▶ Given passage:
=== Begin Enclosure ===

Sullivan's analysis here is dead-on, especially the idea that "medical savings" can be parsed from overall savings when there is suddenly a large managed care infrastructure. From some of the places where I have worked, this means bringing in a raft of middle managers who provide no service and generate no income to "manage' the people who are actually providing the care. In some settings that could mean a "manager" for every 5 - 10 physicians. If your goal is to cut reimbursement to the providers by just paying them less or sending them fewer referrals while adding a costly overhead of a number of managers who think they can translate their ideas about business into better clinical care - that seems like a recipe for higher costs, record physician dissatisfaction, and disregard for professional quality based guidelines. Sullivan points out that this specific problem in managed care research has been around since the 1990's
The "higher quality" issue is as interesting. I encourage anyone interested to download the paper because it is only free until Sunday June 30. As you read it, take a look at the table labeled "Exhibit 4". It is a table of quality care measures across both the control groups and the intervention groups. Although many of the variables are easily defined a couple of issues appear to be clear. Many seem to be process variables. In other words, just keeping track of variables and making sure that you are ticking them off gives you more credit. This is standard procedure in a managed care environment with more case managers. They can literally be assigned to remind physicians or ward teams to do tasks on a time frame that gives them credit for the process variable. More administrative manpower should equate to a larger percentage of process variables.
I note that within the quality variables there are two that apply to psychiatry - Depression: Short Term Rx and Depression: Long Term Rx. There are no significant differences across that study period at the P<0.05 level. This is interesting at a couple of levels. First, if this is actually the number of depressed people treated the change after the managed care intervention is not significant. Secondly, what measures are used to make this determination. Are these actually depressed people or are they patients scoring above a certain cutoff on a PHQ-9 rating scale? Third, is the change in percentage of patients treated a legitimate quality marker? Aren't we more interested in retention in treatment and actual treatment of individual patients treated into remission rather than a cross sectional look at the percentage of patients treated?
The scientific concerns about this paper are numerous. Like all research (and I mean all research) there are political implications. The defined intervention here of the Alternate Quality Contract, is basically a primary care physician as gatekeeper model that consumers rejected over a decade ago. At that point in time, managed care organizations realized that they would need to compete on the basis of providing direct access to specialty care without primary care referrals. The adaption of the MCOs was to hire their own specialists and build speciality clinics. The article describes this as basically the "patient centered medical home" (p 1886). I wonder if the average consumer realizes that the medical home is really a primary care gatekeeper system from the past?
I can't help stressing the importance of article like this one and all research that purports to save money with larger administrative structures that are there in a large part to supervise physicians rather than create administrative efficiencies. There is no better example than the non-existent mental health system for what this kind of rationing and administrative excess can create. Diverting money from the direct provision of clinical care into complicated forms of administrative overhead needs to be measured accurately in all of these studies.

=== End Enclosure ===

▶ Excerpted data:

=== Begin Enclosure ===

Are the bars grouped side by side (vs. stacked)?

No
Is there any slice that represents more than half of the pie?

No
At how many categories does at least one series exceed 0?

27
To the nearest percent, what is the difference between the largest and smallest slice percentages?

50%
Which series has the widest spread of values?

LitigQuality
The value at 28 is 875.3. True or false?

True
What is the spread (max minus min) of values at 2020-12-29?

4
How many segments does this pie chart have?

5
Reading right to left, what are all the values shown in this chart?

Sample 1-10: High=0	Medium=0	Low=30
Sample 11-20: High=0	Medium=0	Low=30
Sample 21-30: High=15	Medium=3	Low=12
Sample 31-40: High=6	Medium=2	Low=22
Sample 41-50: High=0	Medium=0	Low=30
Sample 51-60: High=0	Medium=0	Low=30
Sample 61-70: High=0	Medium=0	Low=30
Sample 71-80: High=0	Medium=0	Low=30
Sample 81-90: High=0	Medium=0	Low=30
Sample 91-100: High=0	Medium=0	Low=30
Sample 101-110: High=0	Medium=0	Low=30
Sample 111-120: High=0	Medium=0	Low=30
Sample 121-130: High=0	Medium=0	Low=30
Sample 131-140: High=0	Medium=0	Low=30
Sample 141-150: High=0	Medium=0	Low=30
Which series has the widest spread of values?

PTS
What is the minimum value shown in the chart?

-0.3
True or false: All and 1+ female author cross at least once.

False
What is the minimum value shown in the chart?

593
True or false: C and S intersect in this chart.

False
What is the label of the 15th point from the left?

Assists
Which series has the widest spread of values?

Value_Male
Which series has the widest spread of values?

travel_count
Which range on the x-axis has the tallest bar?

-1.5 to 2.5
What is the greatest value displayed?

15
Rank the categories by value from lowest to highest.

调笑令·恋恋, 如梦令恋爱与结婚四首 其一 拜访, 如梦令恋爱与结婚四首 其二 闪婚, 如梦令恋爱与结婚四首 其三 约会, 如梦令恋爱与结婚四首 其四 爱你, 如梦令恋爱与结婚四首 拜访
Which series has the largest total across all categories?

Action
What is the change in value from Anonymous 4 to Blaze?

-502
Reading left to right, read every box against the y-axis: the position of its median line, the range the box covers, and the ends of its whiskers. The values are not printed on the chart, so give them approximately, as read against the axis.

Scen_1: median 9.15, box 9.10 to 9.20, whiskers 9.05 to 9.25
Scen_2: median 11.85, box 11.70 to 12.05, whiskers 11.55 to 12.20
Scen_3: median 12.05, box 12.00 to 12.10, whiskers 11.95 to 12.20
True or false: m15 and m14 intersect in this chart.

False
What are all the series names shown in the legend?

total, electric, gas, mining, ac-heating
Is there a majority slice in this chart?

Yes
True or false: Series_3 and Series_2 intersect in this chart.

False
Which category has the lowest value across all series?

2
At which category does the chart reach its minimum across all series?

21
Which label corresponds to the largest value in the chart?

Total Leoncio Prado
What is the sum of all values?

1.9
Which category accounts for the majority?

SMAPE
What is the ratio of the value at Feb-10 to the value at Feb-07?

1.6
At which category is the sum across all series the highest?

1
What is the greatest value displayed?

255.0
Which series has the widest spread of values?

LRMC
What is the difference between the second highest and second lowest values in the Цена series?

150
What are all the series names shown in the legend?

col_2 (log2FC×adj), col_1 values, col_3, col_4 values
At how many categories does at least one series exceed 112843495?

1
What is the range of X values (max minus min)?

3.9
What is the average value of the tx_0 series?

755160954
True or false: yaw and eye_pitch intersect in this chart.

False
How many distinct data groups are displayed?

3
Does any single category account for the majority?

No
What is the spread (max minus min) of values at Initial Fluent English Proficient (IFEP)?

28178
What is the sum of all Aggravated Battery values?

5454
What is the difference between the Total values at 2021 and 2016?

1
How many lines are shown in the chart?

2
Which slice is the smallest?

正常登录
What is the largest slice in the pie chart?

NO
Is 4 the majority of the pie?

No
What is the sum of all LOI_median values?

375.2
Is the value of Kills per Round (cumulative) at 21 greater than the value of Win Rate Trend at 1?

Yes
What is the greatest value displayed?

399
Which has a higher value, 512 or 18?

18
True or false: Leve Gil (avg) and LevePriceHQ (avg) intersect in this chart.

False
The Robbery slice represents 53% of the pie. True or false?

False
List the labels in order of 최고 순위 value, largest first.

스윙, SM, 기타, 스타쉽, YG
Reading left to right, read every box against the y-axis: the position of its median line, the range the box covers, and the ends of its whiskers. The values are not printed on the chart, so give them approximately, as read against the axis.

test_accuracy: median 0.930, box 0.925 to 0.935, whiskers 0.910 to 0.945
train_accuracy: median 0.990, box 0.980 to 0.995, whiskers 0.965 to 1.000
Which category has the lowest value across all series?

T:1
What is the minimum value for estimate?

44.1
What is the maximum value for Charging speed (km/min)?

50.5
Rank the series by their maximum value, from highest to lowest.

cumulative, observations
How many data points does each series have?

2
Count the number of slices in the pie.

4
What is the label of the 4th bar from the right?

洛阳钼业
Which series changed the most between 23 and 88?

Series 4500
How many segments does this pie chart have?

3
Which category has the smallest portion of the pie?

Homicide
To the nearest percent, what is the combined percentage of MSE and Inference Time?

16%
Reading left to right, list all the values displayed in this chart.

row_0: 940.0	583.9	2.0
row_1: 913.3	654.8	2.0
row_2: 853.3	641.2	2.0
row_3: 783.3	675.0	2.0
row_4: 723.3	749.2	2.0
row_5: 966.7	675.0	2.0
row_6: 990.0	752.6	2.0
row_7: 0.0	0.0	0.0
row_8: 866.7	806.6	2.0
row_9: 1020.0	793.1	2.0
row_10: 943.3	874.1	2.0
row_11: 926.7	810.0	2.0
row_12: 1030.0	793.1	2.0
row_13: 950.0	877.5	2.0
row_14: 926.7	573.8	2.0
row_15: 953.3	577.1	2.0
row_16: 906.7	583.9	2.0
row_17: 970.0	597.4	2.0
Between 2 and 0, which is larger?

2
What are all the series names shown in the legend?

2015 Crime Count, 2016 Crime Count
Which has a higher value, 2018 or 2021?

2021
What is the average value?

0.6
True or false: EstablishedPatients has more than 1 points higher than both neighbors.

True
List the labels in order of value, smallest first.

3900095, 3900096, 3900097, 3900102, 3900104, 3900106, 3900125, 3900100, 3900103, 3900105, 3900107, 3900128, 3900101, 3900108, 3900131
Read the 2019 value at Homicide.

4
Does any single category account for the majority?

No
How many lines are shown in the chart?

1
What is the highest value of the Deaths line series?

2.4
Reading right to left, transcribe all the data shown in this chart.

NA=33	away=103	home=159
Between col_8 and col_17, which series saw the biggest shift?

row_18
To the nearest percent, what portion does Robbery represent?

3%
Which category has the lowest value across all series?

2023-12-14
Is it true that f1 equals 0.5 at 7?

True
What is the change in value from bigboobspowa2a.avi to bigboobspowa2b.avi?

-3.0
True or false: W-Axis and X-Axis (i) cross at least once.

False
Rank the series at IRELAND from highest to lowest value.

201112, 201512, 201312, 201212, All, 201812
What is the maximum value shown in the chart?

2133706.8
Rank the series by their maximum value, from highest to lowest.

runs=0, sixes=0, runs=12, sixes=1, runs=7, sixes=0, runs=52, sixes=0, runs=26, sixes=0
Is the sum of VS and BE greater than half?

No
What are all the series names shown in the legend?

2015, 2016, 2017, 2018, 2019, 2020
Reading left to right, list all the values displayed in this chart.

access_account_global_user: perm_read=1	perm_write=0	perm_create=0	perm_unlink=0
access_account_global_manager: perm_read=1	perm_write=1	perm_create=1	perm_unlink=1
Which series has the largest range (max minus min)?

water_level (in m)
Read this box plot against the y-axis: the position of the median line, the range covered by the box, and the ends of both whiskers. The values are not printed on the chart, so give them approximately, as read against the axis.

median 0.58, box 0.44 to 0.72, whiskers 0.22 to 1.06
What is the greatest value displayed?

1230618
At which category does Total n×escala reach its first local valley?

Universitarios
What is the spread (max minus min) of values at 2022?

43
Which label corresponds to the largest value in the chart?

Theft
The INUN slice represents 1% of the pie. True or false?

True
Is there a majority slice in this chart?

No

=== End Enclosure ===

▶ Assigned task 1: Translate this sentence from the managed care commentary into Spanish: "The scientific concerns about this paper are numerous."
▶ Assigned task 2: Which two quality variables in the managed care commentary apply to psychiatry?
The records have nothing to do with the work on this page.

▶ Your response 1: Las preocupaciones científicas sobre este artículo son numerosas.

▶ Your response 2: Depression: Short Term Rx and Depression: Long Term Rx.